Words Matter


Observation: words matter, and what words we use can hold us back.

In creating great products, we want to have cross-functional teams working closely together and bring all of their expertise together in sort of a hadron collider for ideas where learning and creation of new and interesting things is commonplace.

Words can be a barrier or an accelerant to reaching that desired state.

There are a number of words that are particularly constraining and commonly appear, because they have a long history in product development. Yet they reinforce old approaches and can constrain how your teams behave or believe they should behave.

By shifting our language slightly, we can give ourselves and our teams more space to perform at the highest level.

Resources

Resources don’t have ideas, feedback, feelings, passions, needs, and reactions. If we use that word to describe people, it’s easy to forget to include those people in collaborative ideating, refinement, and enlist them to the cause.

Resources is not a good label for people. It implies that you are just a number, something to be moved around and consumed, like pork bellies or grains.

Let’s call them people. Even better, by what they do: designers, engineers, testers. Whenever possible let’s call them by their names, as in Sarah, or Jack or Hector.

Doing so is an acknowledgement of their uniqueness. It’s a validation that they are valuable. It’s setting an expectation that everyone should treat them like people.

Requirements

Requirements are, by definition, rigid and non-negotiable. Requirements are not supposed to change, they are not optional, they are _required_.

If one person is giving another a requirement, it is closer to a contract than a conversation. Friends don’t give each other requirements. Companies and consultants give each other requirements.

Let’s instead talk about customer problems and needs, and the relative opportunity we have by meeting them. Let’s talk about how important and urgent those needs are to meet relative to each other: for the customer and business.

Customers

Customers are rarely homogenous in their needs, behaviors and desires. This is why customer segmentation matters: how do you believe the market is segmented, who are you targeting, and what is your positioning for your target segments.
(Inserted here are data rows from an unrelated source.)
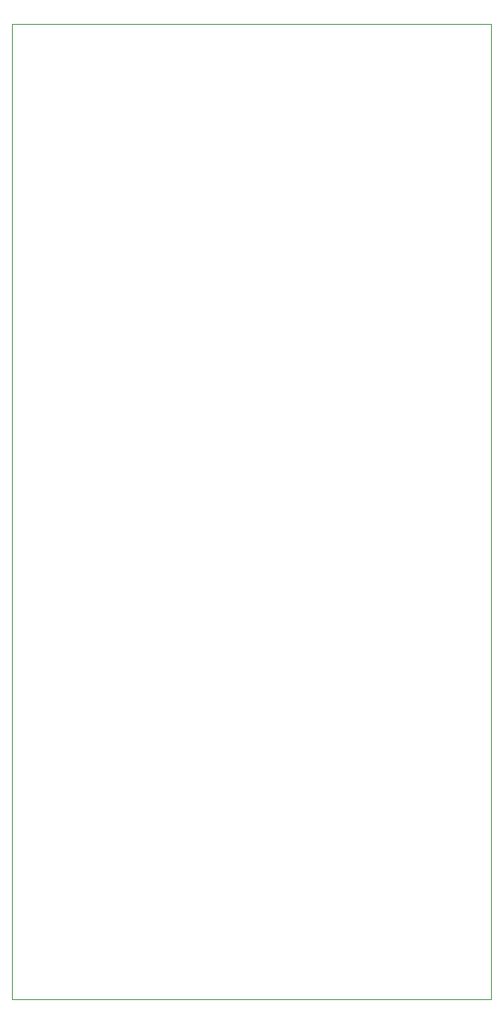
<source format=gbr>
%TF.GenerationSoftware,KiCad,Pcbnew,5.1.10-1.fc33*%
%TF.CreationDate,2021-10-13T17:20:41-04:00*%
%TF.ProjectId,vccg,76636367-2e6b-4696-9361-645f70636258,rev?*%
%TF.SameCoordinates,Original*%
%TF.FileFunction,Profile,NP*%
%FSLAX46Y46*%
G04 Gerber Fmt 4.6, Leading zero omitted, Abs format (unit mm)*
G04 Created by KiCad (PCBNEW 5.1.10-1.fc33) date 2021-10-13 17:20:41*
%MOMM*%
%LPD*%
G01*
G04 APERTURE LIST*
%TA.AperFunction,Profile*%
%ADD10C,0.050000*%
%TD*%
G04 APERTURE END LIST*
D10*
X177800000Y-127508000D02*
X177800000Y-24130000D01*
X228600000Y-127508000D02*
X228600000Y-24130000D01*
X177800000Y-127508000D02*
X228600000Y-127508000D01*
X228600000Y-24130000D02*
X177800000Y-24130000D01*
M02*

</source>
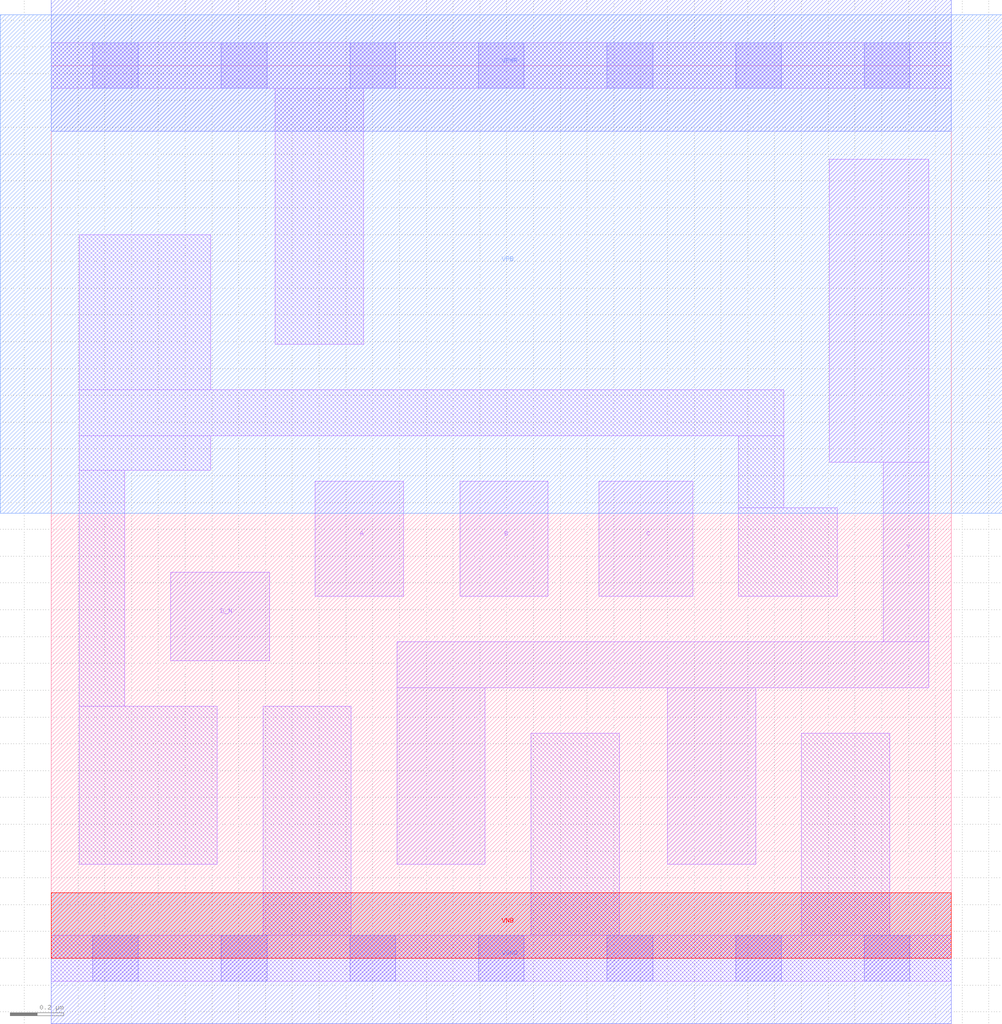
<source format=lef>
# Copyright 2020 The SkyWater PDK Authors
#
# Licensed under the Apache License, Version 2.0 (the "License");
# you may not use this file except in compliance with the License.
# You may obtain a copy of the License at
#
#     https://www.apache.org/licenses/LICENSE-2.0
#
# Unless required by applicable law or agreed to in writing, software
# distributed under the License is distributed on an "AS IS" BASIS,
# WITHOUT WARRANTIES OR CONDITIONS OF ANY KIND, either express or implied.
# See the License for the specific language governing permissions and
# limitations under the License.
#
# SPDX-License-Identifier: Apache-2.0

VERSION 5.7 ;
  NOWIREEXTENSIONATPIN ON ;
  DIVIDERCHAR "/" ;
  BUSBITCHARS "[]" ;
MACRO sky130_fd_sc_ms__nor4b_1
  CLASS CORE ;
  FOREIGN sky130_fd_sc_ms__nor4b_1 ;
  ORIGIN  0.000000  0.000000 ;
  SIZE  3.360000 BY  3.330000 ;
  SYMMETRY X Y ;
  SITE unit ;
  PIN A
    ANTENNAGATEAREA  0.312600 ;
    DIRECTION INPUT ;
    USE SIGNAL ;
    PORT
      LAYER li1 ;
        RECT 0.985000 1.350000 1.315000 1.780000 ;
    END
  END A
  PIN B
    ANTENNAGATEAREA  0.312600 ;
    DIRECTION INPUT ;
    USE SIGNAL ;
    PORT
      LAYER li1 ;
        RECT 1.525000 1.350000 1.855000 1.780000 ;
    END
  END B
  PIN C
    ANTENNAGATEAREA  0.312600 ;
    DIRECTION INPUT ;
    USE SIGNAL ;
    PORT
      LAYER li1 ;
        RECT 2.045000 1.350000 2.395000 1.780000 ;
    END
  END C
  PIN D_N
    ANTENNAGATEAREA  0.233700 ;
    DIRECTION INPUT ;
    USE SIGNAL ;
    PORT
      LAYER li1 ;
        RECT 0.445000 1.110000 0.815000 1.440000 ;
    END
  END D_N
  PIN Y
    ANTENNADIFFAREA  0.862400 ;
    DIRECTION OUTPUT ;
    USE SIGNAL ;
    PORT
      LAYER li1 ;
        RECT 1.290000 0.350000 1.620000 1.010000 ;
        RECT 1.290000 1.010000 3.275000 1.180000 ;
        RECT 2.300000 0.350000 2.630000 1.010000 ;
        RECT 2.905000 1.850000 3.275000 2.980000 ;
        RECT 3.105000 1.180000 3.275000 1.850000 ;
    END
  END Y
  PIN VGND
    DIRECTION INOUT ;
    USE GROUND ;
    PORT
      LAYER met1 ;
        RECT 0.000000 -0.245000 3.360000 0.245000 ;
    END
  END VGND
  PIN VNB
    DIRECTION INOUT ;
    USE GROUND ;
    PORT
      LAYER pwell ;
        RECT 0.000000 0.000000 3.360000 0.245000 ;
    END
  END VNB
  PIN VPB
    DIRECTION INOUT ;
    USE POWER ;
    PORT
      LAYER nwell ;
        RECT -0.190000 1.660000 3.550000 3.520000 ;
    END
  END VPB
  PIN VPWR
    DIRECTION INOUT ;
    USE POWER ;
    PORT
      LAYER met1 ;
        RECT 0.000000 3.085000 3.360000 3.575000 ;
    END
  END VPWR
  OBS
    LAYER li1 ;
      RECT 0.000000 -0.085000 3.360000 0.085000 ;
      RECT 0.000000  3.245000 3.360000 3.415000 ;
      RECT 0.105000  0.350000 0.620000 0.940000 ;
      RECT 0.105000  0.940000 0.275000 1.820000 ;
      RECT 0.105000  1.820000 0.595000 1.950000 ;
      RECT 0.105000  1.950000 2.735000 2.120000 ;
      RECT 0.105000  2.120000 0.595000 2.700000 ;
      RECT 0.790000  0.085000 1.120000 0.940000 ;
      RECT 0.835000  2.290000 1.165000 3.245000 ;
      RECT 1.790000  0.085000 2.120000 0.840000 ;
      RECT 2.565000  1.350000 2.935000 1.680000 ;
      RECT 2.565000  1.680000 2.735000 1.950000 ;
      RECT 2.800000  0.085000 3.130000 0.840000 ;
    LAYER mcon ;
      RECT 0.155000 -0.085000 0.325000 0.085000 ;
      RECT 0.155000  3.245000 0.325000 3.415000 ;
      RECT 0.635000 -0.085000 0.805000 0.085000 ;
      RECT 0.635000  3.245000 0.805000 3.415000 ;
      RECT 1.115000 -0.085000 1.285000 0.085000 ;
      RECT 1.115000  3.245000 1.285000 3.415000 ;
      RECT 1.595000 -0.085000 1.765000 0.085000 ;
      RECT 1.595000  3.245000 1.765000 3.415000 ;
      RECT 2.075000 -0.085000 2.245000 0.085000 ;
      RECT 2.075000  3.245000 2.245000 3.415000 ;
      RECT 2.555000 -0.085000 2.725000 0.085000 ;
      RECT 2.555000  3.245000 2.725000 3.415000 ;
      RECT 3.035000 -0.085000 3.205000 0.085000 ;
      RECT 3.035000  3.245000 3.205000 3.415000 ;
  END
END sky130_fd_sc_ms__nor4b_1
END LIBRARY

</source>
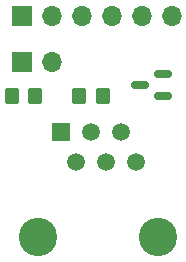
<source format=gbr>
%TF.GenerationSoftware,KiCad,Pcbnew,6.0.2+dfsg-1*%
%TF.CreationDate,2022-09-19T17:12:01+02:00*%
%TF.ProjectId,p1-interface,70312d69-6e74-4657-9266-6163652e6b69,rev?*%
%TF.SameCoordinates,Original*%
%TF.FileFunction,Soldermask,Top*%
%TF.FilePolarity,Negative*%
%FSLAX46Y46*%
G04 Gerber Fmt 4.6, Leading zero omitted, Abs format (unit mm)*
G04 Created by KiCad (PCBNEW 6.0.2+dfsg-1) date 2022-09-19 17:12:01*
%MOMM*%
%LPD*%
G01*
G04 APERTURE LIST*
G04 Aperture macros list*
%AMRoundRect*
0 Rectangle with rounded corners*
0 $1 Rounding radius*
0 $2 $3 $4 $5 $6 $7 $8 $9 X,Y pos of 4 corners*
0 Add a 4 corners polygon primitive as box body*
4,1,4,$2,$3,$4,$5,$6,$7,$8,$9,$2,$3,0*
0 Add four circle primitives for the rounded corners*
1,1,$1+$1,$2,$3*
1,1,$1+$1,$4,$5*
1,1,$1+$1,$6,$7*
1,1,$1+$1,$8,$9*
0 Add four rect primitives between the rounded corners*
20,1,$1+$1,$2,$3,$4,$5,0*
20,1,$1+$1,$4,$5,$6,$7,0*
20,1,$1+$1,$6,$7,$8,$9,0*
20,1,$1+$1,$8,$9,$2,$3,0*%
G04 Aperture macros list end*
%ADD10RoundRect,0.150000X0.587500X0.150000X-0.587500X0.150000X-0.587500X-0.150000X0.587500X-0.150000X0*%
%ADD11R,1.700000X1.700000*%
%ADD12O,1.700000X1.700000*%
%ADD13C,3.250000*%
%ADD14R,1.520000X1.520000*%
%ADD15C,1.520000*%
%ADD16RoundRect,0.250000X0.350000X0.450000X-0.350000X0.450000X-0.350000X-0.450000X0.350000X-0.450000X0*%
G04 APERTURE END LIST*
D10*
%TO.C,Q1*%
X140637500Y-69550000D03*
X140637500Y-67650000D03*
X138762500Y-68600000D03*
%TD*%
D11*
%TO.C,J2*%
X128750000Y-62750000D03*
D12*
X131290000Y-62750000D03*
X133830000Y-62750000D03*
X136370000Y-62750000D03*
X138910000Y-62750000D03*
X141450000Y-62750000D03*
%TD*%
D13*
%TO.C,J1*%
X140280000Y-81420000D03*
X130120000Y-81420000D03*
D14*
X132030000Y-72530000D03*
D15*
X133300000Y-75070000D03*
X134570000Y-72530000D03*
X135840000Y-75070000D03*
X137110000Y-72530000D03*
X138380000Y-75070000D03*
%TD*%
D16*
%TO.C,R1*%
X135580000Y-69530000D03*
X133580000Y-69530000D03*
%TD*%
D11*
%TO.C,J3*%
X128750000Y-66600000D03*
D12*
X131290000Y-66600000D03*
%TD*%
D16*
%TO.C,R2*%
X129850000Y-69550000D03*
X127850000Y-69550000D03*
%TD*%
M02*

</source>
Often the word customer is used as a catch-all.

What customers want is X. We are solving for customer need Y.

By using the word customer, we are signaling that customers are homogenous and uniform - they aren’t.

There are various personas and segments that we are serving and targeting with our efforts. Let’s call them by their persona and segment names instead.

Small enterprises care about X. Administrators need Y.

By doing so we are reinforcing to our teams specifically who we are serving, signaling the complexity of the customer and persona environment, and hopefully spreading our empathy and understanding.

I

When you desire alignment and collaboration, using the word ‘l’ can be a barrier to creating that alignment and encouraging collaboration.

Saying I gives you ownership, which makes sense in some cases: opinions, feelings, beliefs. In other cases saying I shuts down debate, singles you out of the group as a leader on your own, maybe above the rest of your team. I decided. I think.

Can you convert those to we? We decided. We think. If you can, it is far more powerful. Of course, just converting the word to we without authentically aligning and representing the group is not going to get you far. What if your I was We a lot more often. Let’s get to we.


More Space

Let’s give ourselves the elbow room to treat people like people, and customer needs like customer needs by using words that reflect our intentions.